Task statement:
Find and copy the lines in the records beneath this task that contain the word "Kiệt".

Edit tracking data:
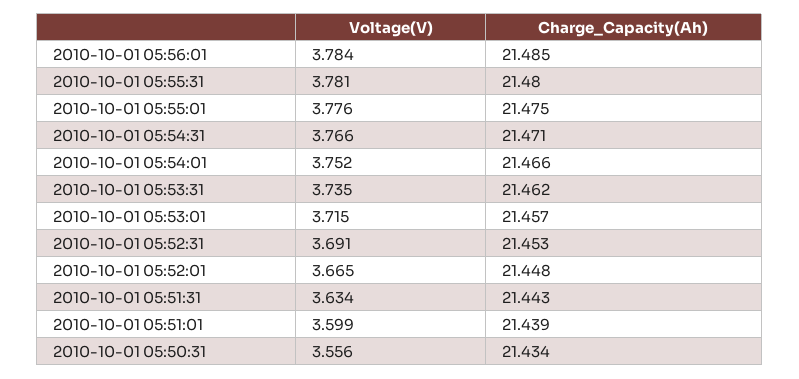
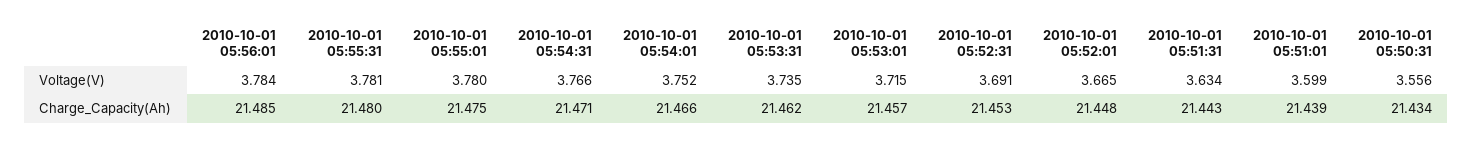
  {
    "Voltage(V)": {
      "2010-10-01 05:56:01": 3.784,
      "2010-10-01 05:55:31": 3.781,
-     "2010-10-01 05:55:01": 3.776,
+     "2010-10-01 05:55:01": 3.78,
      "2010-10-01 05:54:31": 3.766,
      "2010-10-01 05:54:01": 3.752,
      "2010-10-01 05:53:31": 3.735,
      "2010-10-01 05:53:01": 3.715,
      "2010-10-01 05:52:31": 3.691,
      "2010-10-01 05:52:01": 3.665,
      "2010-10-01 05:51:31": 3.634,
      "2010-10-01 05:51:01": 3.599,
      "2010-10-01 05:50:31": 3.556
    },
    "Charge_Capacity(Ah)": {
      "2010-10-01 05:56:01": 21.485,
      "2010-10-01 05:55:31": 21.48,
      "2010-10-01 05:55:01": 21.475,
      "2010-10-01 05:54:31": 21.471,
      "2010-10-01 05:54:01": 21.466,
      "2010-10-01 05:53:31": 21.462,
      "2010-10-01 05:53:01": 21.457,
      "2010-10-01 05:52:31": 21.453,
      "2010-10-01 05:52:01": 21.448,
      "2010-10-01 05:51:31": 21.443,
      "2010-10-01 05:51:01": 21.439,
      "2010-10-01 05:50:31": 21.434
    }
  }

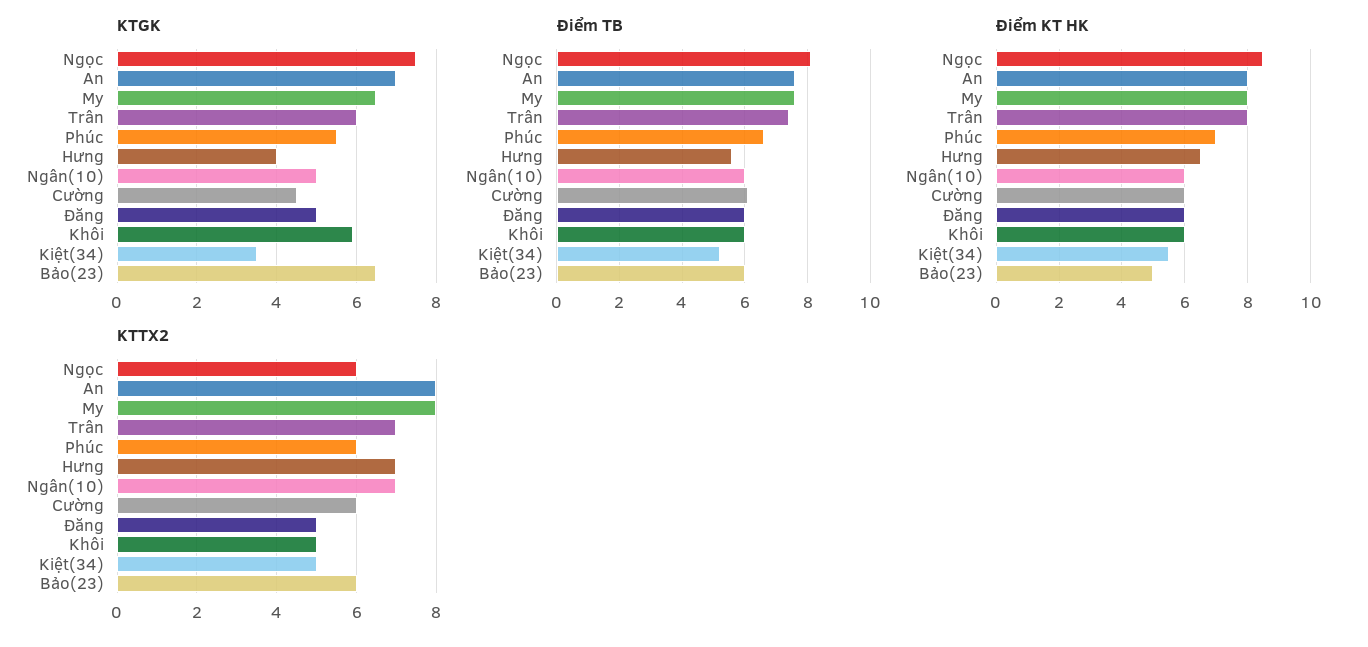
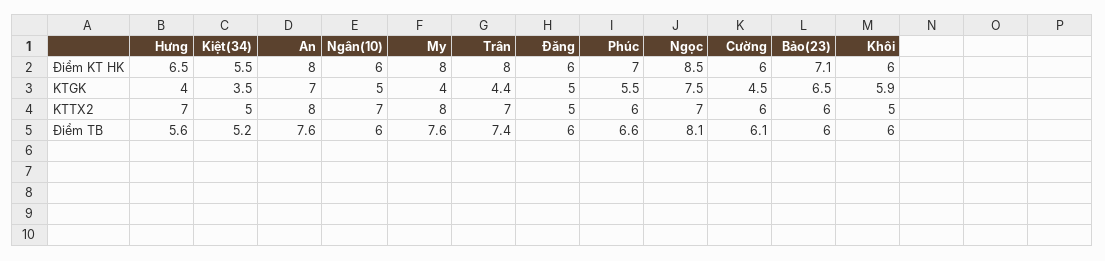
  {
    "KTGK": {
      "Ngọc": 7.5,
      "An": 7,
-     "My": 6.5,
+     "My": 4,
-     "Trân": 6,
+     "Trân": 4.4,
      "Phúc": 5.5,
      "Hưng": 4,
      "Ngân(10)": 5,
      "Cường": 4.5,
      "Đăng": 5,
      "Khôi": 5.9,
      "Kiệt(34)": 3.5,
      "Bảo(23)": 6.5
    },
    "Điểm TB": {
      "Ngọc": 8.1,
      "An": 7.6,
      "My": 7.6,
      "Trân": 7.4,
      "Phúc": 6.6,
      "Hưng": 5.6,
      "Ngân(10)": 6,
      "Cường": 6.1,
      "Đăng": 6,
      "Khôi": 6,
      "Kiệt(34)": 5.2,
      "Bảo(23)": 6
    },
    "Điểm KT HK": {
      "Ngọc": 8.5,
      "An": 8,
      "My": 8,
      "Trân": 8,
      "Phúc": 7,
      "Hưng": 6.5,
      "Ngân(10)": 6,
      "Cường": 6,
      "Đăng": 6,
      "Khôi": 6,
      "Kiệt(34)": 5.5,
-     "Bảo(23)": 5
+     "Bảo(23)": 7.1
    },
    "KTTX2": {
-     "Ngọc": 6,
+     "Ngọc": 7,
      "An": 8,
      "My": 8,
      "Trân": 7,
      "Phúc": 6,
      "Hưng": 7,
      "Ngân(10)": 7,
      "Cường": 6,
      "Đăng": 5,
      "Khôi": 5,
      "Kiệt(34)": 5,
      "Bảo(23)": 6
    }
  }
* * *
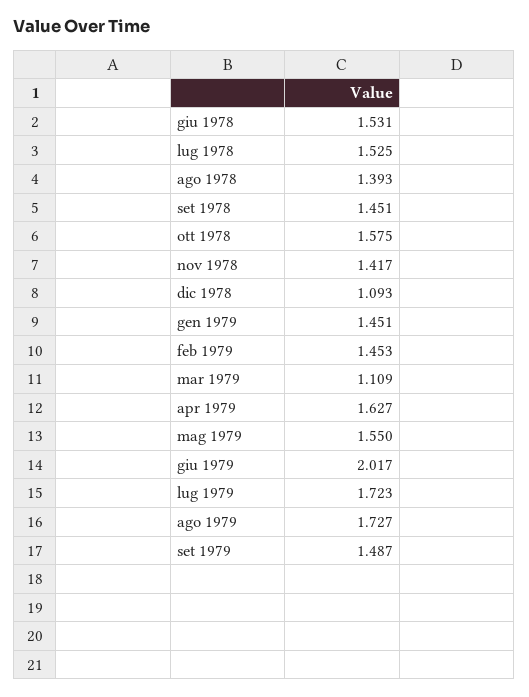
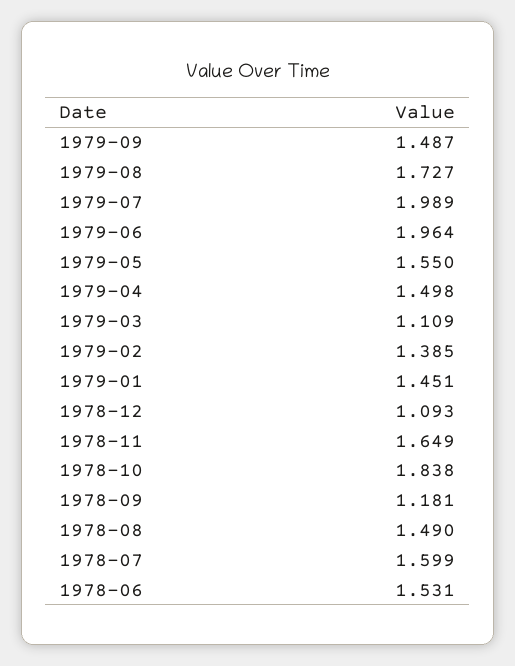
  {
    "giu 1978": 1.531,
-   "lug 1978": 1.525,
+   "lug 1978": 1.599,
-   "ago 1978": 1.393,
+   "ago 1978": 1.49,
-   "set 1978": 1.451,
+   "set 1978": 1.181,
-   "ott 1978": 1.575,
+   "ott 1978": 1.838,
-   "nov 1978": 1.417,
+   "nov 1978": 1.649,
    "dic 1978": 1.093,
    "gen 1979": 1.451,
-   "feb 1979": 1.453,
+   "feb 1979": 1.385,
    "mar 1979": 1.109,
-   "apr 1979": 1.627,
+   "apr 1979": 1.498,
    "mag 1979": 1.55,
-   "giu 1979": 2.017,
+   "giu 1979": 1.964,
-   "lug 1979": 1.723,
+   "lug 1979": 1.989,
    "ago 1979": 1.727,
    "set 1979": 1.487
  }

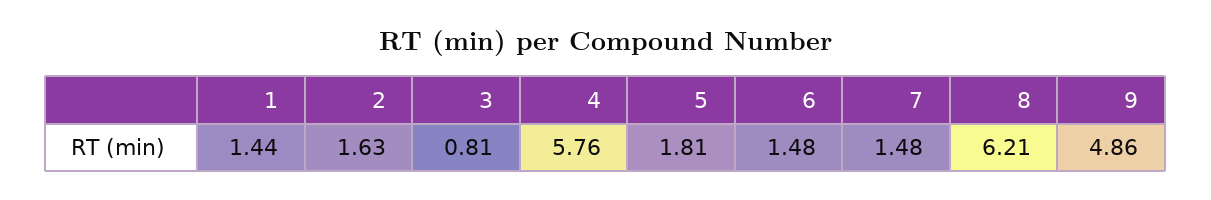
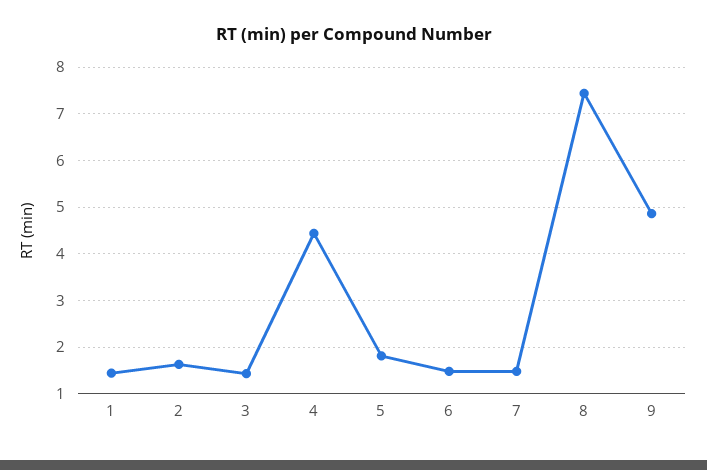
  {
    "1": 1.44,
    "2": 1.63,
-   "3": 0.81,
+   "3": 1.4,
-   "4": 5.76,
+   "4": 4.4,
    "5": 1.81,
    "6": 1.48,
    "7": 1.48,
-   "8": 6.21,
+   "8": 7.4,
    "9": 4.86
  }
---
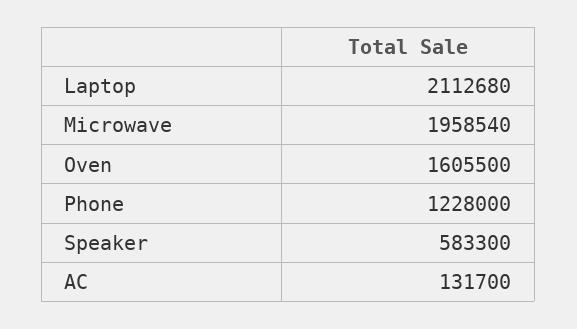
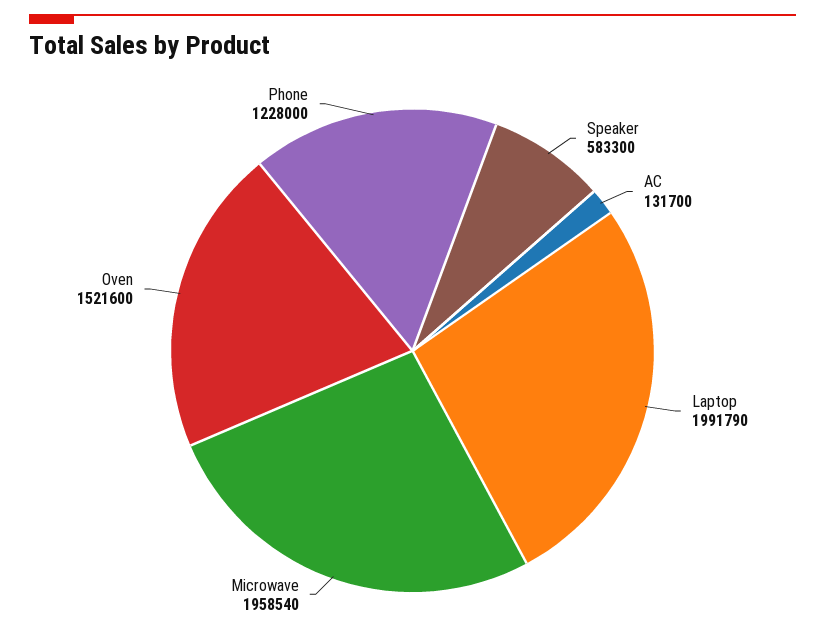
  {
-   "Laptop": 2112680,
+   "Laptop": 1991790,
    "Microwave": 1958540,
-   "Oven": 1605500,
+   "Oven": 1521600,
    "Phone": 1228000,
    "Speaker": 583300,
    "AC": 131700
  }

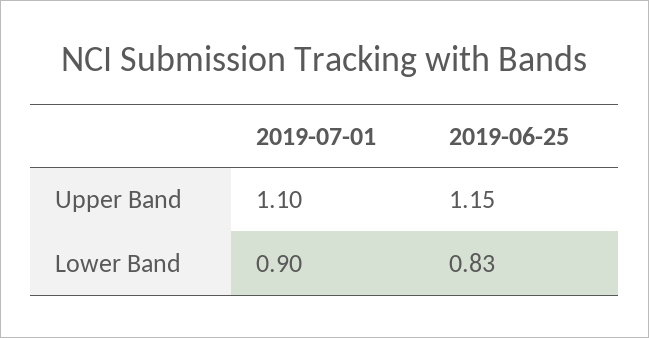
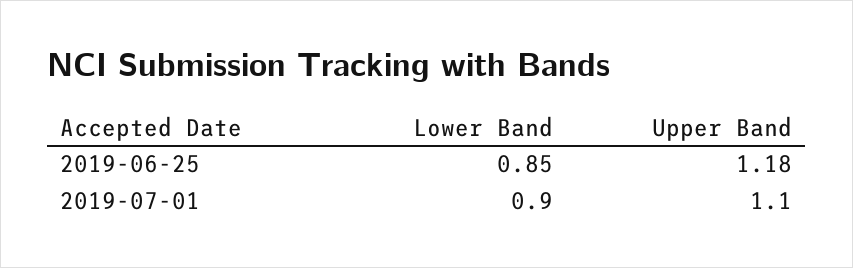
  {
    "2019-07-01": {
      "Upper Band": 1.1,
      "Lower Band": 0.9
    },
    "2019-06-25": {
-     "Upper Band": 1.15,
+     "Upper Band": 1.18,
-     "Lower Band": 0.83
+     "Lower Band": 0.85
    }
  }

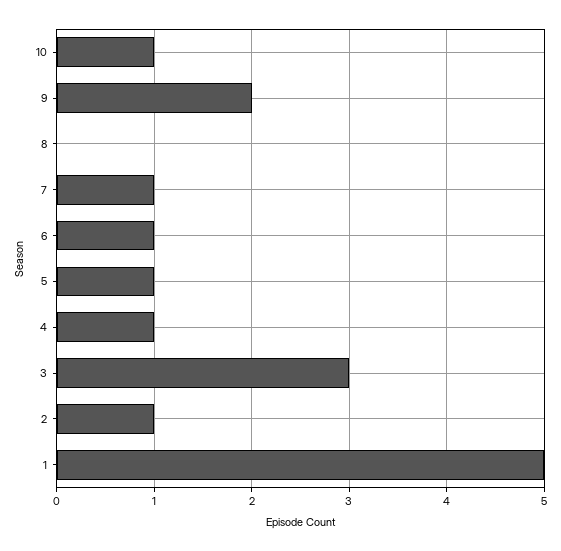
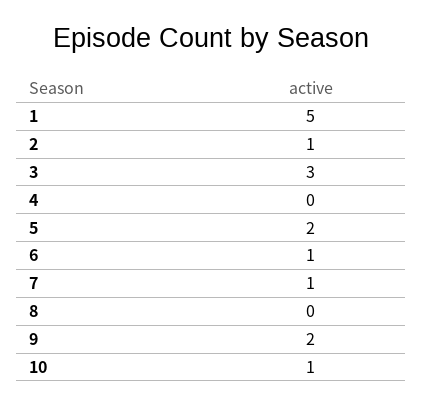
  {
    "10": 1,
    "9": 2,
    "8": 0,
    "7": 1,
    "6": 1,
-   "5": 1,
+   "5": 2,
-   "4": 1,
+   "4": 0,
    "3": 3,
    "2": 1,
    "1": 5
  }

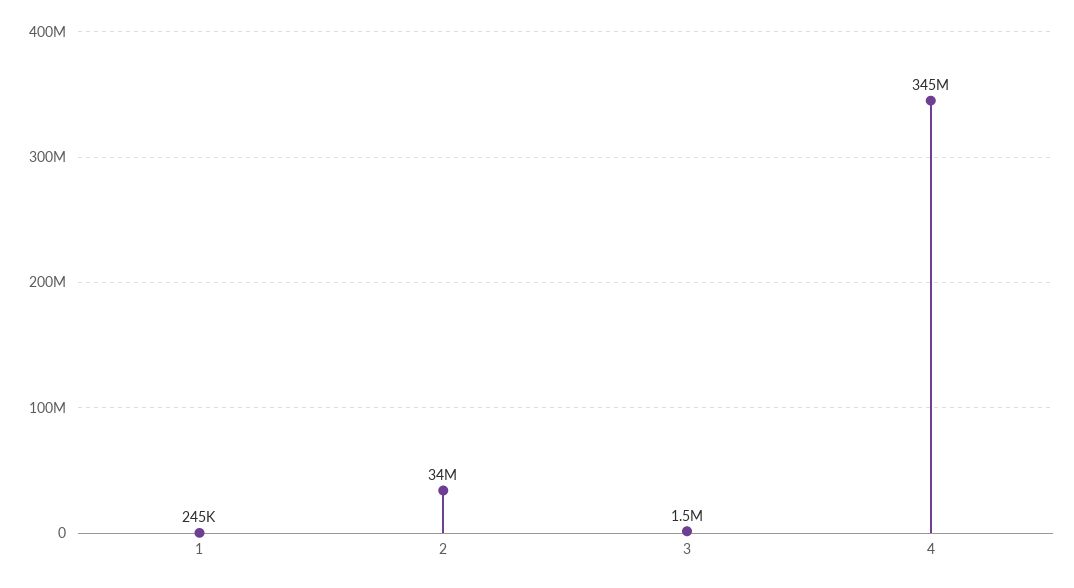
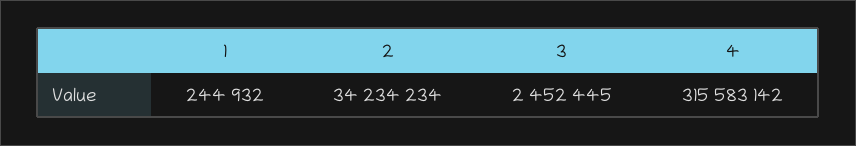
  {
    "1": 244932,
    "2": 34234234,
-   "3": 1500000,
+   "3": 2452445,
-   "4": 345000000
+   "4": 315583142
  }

Result below:
      "Kiệt(34)": 3.5,
      "Kiệt(34)": 5.2,
      "Kiệt(34)": 5.5,
      "Kiệt(34)": 5,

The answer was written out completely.